Notícias
Dica IBDFAM: Novo romance de Marcela Dantés, João Maria Matilde fala de herança familiar e narra busca por ascendência paterna
Em João Maria Matilde, a escritora mineira Marcela Dantés fala de herança familiar e busca por ascendência paterna. A história é sobre uma mulher que, aos 40, descobre a identidade do pai, um português já morto que deixou um testamento a ser lido com data e hora marcada em uma pequena vila além-mar.
É o segundo romance lançado por Marcela Dantés, que, no ano passado, foi indicada ao prêmio Jabuti por Nem Sinal de Asas. Com a nova história, ela segue investindo em temas que a instigam, como a saúde mental, e também dá continuidade ao protagonismo feminino, com personagens fortes e reais, com falhas e contradições.
Na ida a Portugal, a protagonista Matilde enfrenta seus maiores medos, delírios e a síndrome do pânico. “A mente humana tem caminhos muito complexos que ainda nem fazemos ideia. Penso que essas fragilidades mentais nos dão pistas desses caminhos e do alcance da nossa mente”, comenta Marcela.
Em sua escrita, a autora busca representar um feminino real, fugindo da romantização. “A mulher é uma fonte de beleza em vários níveis”, opina, ponderando em seguida: “Ainda existe um incômodo em falar isso, que a mulher é resiliente, forte, se reinventa, porque não sei se são características positivas. São coisas que nos são impostas. Se não formos assim, não sobrevivemos”.
Leia a íntegra da entrevista de Marcela Dantés para o Instituto Brasileiro de Direito de Família – IBDFAM:
O que te inspirou a escrever João Maria Matilde, livro que tem a família como ponto central?

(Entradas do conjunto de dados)
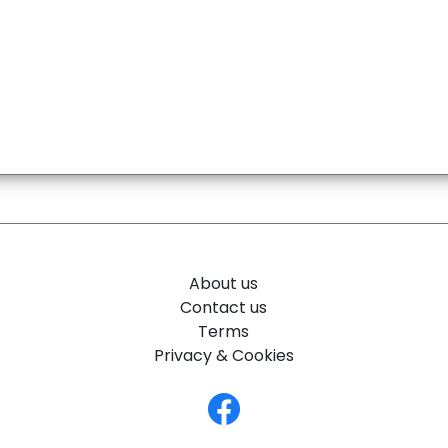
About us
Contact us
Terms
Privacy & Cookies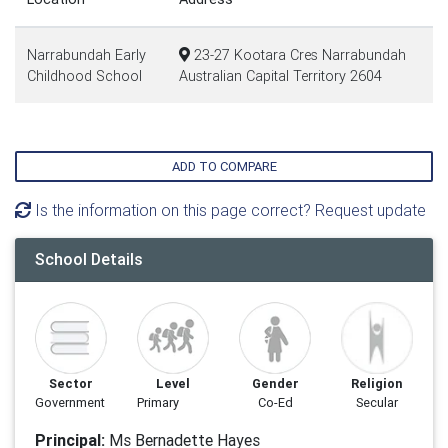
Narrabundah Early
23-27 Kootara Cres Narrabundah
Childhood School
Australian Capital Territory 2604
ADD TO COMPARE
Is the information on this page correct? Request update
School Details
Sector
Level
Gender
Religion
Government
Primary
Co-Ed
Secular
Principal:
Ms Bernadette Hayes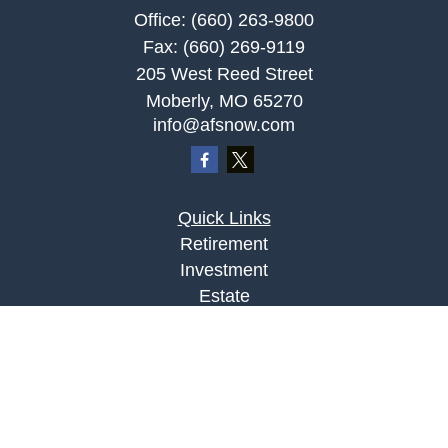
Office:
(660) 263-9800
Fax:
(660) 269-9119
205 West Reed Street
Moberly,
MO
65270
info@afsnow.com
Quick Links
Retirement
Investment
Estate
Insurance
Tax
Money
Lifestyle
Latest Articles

...

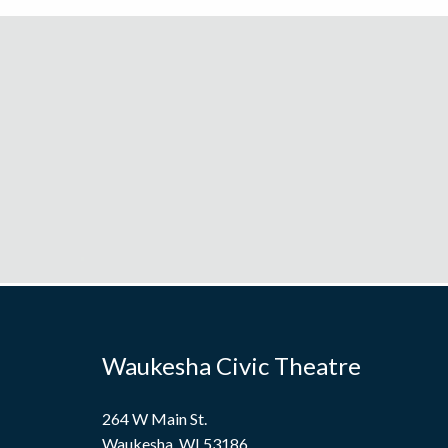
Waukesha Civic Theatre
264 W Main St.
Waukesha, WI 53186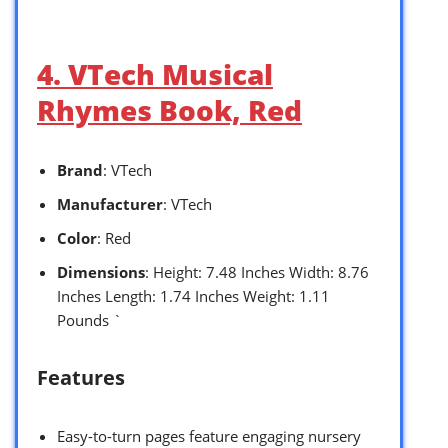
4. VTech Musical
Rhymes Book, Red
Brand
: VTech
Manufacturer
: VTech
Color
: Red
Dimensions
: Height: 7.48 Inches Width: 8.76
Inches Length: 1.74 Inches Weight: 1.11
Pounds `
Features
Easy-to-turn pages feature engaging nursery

==

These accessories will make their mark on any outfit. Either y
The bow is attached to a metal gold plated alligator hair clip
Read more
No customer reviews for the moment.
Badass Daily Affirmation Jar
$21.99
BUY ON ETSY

§ O que fazer
Reescreva a notícia sobre o romance João Maria Matilde desde "Em sua escrita, a" até "como ponto central?", inclusive, e troque "resiliente" por "perseverante".

§ Resultado da tarefa
Em sua escrita, a autora busca representar um feminino real, fugindo da romantização. “A mulher é uma fonte de beleza em vários níveis”, opina, ponderando em seguida: “Ainda existe um incômodo em falar isso, que a mulher é perseverante, forte, se reinventa, porque não sei se são características positivas. São coisas que nos são impostas. Se não formos assim, não sobrevivemos”.
Leia a íntegra da entrevista de Marcela Dantés para o Instituto Brasileiro de Direito de Família – IBDFAM:
O que te inspirou a escrever João Maria Matilde, livro que tem a família como ponto central?